Tematyka, którą zajmować się będzie dział naukowy jest bardzo szeroka. To pomoc w skautingu, znajdowaniu ciekawych zawodników, którzy wyróżniają się liczbami. Do tego zapobieganie kontuzjom, szukanie trendów, jakie mają miejsce we współczesnym futbolu. Nawiązano też współpracę z Wydziałem Matematyki i Informatyki Uniwersytetu im. Adama Mickiewicza, którego specjaliści będą pomagać w analizowaniu danych motorycznych z nadajników GPS.

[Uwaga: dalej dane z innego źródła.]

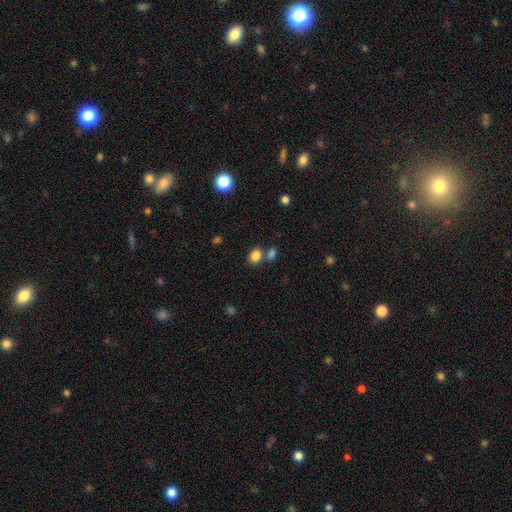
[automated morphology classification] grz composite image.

– Nasz dział założyliśmy trzy miesiące temu, a na przykład Ajaks Amsterdam działa od 2010 roku, podobnie Liverpool. Jeżeli mówimy o nauce, wyciąganiu wniosków, to potrzebujemy czasu, nie można oczekiwać wyników na już. Są pewne rzeczy, które mogliśmy poprawić, np. odnośnie przygotowania motorycznego, aby trenerzy mogli lepiej zobaczyć, jak zawodnicy pracują na boisku. Stworzyć profile motoryczne, pokazać, który piłkarz lepiej wygląda w danej fazie spotkania, czy ma spadki intensywności biegu, czy nie. Do reszty potrzebujemy czasu i zaufania, za kilka lat będziemy w innym miejscu – mówi Grzelak.
W futbolu odwoływanie się do nauki, poszukiwanie odpowiedzi w liczbach to trend, który jest coraz popularniejszy. Kilka tygodni temu Manchester United ogłosił dyrektora ds. naukowych. Grzelak niedawno był obecny na konferencji Statsbomb w Londynie.
– Podczas podsumowania doszliśmy do wniosku, że gdyby miała ona miejsce 10 lat temu, to większość uczestników byłaby sceptykami. Ponieważ to nie jest łatwe do wprowadzenia. NBA, NFL – tam wymagania są ogromne, nasze kluby by tego nie udźwignęły. To natomiast pokazuje, jak racjonalnie podchodzą tam do tego, co robią zawodnicy, co dzieje się na parkiecie – wyjaśnia.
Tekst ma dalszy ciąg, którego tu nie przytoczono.